Allen climbs the ranks
Published 11:32 am Wednesday, April 19, 2017
By Anna Bultrowicz
Special to The Charlotte Gazette
The values instilled in Maj. Gen. Dr. Roosevelt Allen as he grew up on a farm in Madisonville have proven priceless to his highly-successful career in the U.S. Air Force.
Today, Allen is the director of medical operations and research at the Air Force headquarters in Falls Church, as well as the chief of dental corps. He has won several awards for his hard work, including a Bronze Star Medal, the Maj. Gen. Harold Mashburn Excellence in Leadership award and a Legion of Merit with an oak leaf cluster.
Although in his career Allen has been able to travel all over the world, he thinks fondly of his rural upbringing.

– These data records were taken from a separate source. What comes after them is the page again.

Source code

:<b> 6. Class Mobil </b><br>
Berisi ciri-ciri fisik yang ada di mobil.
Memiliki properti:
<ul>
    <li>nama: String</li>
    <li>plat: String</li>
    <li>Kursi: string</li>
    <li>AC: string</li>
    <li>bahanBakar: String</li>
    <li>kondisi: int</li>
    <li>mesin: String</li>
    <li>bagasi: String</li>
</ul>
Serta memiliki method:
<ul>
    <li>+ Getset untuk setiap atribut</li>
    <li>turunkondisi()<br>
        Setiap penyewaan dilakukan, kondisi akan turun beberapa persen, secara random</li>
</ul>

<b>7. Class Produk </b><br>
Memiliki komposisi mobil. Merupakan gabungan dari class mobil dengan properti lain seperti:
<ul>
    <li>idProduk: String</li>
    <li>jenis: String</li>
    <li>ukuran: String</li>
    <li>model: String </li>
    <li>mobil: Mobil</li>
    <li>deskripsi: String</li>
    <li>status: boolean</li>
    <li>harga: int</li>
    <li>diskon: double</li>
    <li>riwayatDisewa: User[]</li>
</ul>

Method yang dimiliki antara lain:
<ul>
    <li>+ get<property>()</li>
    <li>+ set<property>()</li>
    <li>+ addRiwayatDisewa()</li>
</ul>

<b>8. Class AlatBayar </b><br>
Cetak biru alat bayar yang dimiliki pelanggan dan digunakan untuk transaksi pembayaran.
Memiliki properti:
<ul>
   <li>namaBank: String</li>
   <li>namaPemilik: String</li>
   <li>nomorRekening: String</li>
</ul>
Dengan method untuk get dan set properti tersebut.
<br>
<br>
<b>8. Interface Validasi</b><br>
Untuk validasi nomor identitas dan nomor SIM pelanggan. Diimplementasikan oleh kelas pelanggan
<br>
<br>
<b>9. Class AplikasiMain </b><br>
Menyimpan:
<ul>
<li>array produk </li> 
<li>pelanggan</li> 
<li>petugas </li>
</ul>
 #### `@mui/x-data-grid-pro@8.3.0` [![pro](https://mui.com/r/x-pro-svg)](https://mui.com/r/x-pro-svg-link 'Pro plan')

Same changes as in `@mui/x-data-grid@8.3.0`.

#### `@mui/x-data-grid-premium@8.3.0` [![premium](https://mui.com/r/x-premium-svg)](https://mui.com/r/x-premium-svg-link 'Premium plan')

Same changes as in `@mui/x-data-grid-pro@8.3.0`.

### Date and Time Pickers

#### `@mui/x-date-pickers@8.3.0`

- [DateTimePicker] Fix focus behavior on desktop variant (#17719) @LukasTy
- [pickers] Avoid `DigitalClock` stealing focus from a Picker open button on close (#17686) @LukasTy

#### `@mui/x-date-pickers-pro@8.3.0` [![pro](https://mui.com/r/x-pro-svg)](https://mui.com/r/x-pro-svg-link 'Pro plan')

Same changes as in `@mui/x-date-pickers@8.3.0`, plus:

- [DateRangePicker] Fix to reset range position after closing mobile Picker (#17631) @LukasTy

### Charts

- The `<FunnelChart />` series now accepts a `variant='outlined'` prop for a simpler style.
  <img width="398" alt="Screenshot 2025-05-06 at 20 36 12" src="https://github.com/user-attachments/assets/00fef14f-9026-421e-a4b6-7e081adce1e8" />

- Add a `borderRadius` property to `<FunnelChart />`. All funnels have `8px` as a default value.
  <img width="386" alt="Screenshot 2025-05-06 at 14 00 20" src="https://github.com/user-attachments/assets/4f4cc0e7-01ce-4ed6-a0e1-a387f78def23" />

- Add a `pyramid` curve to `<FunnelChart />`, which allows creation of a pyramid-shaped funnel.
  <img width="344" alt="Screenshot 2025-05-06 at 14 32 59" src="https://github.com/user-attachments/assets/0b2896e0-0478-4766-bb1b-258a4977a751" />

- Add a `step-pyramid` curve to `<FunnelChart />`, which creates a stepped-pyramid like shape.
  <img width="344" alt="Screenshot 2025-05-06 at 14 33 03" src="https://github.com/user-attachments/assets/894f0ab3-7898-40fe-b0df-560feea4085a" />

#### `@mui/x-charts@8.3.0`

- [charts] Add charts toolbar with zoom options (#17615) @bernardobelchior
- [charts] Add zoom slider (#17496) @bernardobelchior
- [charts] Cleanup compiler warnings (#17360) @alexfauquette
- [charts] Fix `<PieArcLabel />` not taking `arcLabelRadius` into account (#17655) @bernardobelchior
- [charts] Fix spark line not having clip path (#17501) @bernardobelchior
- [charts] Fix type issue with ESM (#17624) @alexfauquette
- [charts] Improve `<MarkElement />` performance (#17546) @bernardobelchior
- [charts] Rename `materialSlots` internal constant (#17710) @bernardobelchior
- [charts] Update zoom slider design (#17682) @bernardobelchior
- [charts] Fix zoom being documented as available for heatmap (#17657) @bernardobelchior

“Growing up in the country, and growing up in Madisonville (in Charlotte County), we basically produced just about everything we needed. We had pigs and chickens. My mother was quite the gardener too,” said Allen, the youngest of seven brothers and sisters.
Allen’s parents were farmers who didn’t complete high school nor college, but they made sure to impart the importance of education onto their children.
Four of their children, including Roosevelt, went to college, and all of his brothers and sisters graduated from high school.
His parents believed that education was important to becoming a productive member of society.
“My grandmother used to always say to us, ‘Get as much education as you can. When you get education, that is the one thing that people can’t take away from you,’” said Allen.
After graduating from Randolph-Henry High School in 1978, Allen received a bachelor of arts from Lincoln University in Pennsylvania. He went on to receive his doctorate in dental surgery from Howard University’s College of Dentistry.
In high school, Allen never imagined he would’ve pursued a career in the military.
“I came in thinking I would be in (the military) for three years. Now, I’ve been in for a little over 31 years,” said Allen.
Today Allen still remains close to his family and the rural community that helped to shape who he is. All of his brothers and sisters still live in Virginia, and the siblings get together to see each another often.
Allen said he recently spoke at Randolph-Henry to students interested in pursuing military careers on the importance of leadership.
“I told them that whether they pursued the military or they didn’t pursue the military, whatever they do in life they should try to live their life like a pencil. The first thing about a pencil is that it cannot work by itself. It must be held by another, which demonstrates teamwork,” said Allen.
He attributes part of his success to the support and closeness that a small, rural community like Madisonville offers.
“I’ve had a number of mentors not only in my own family, but also from my community,” said Allen.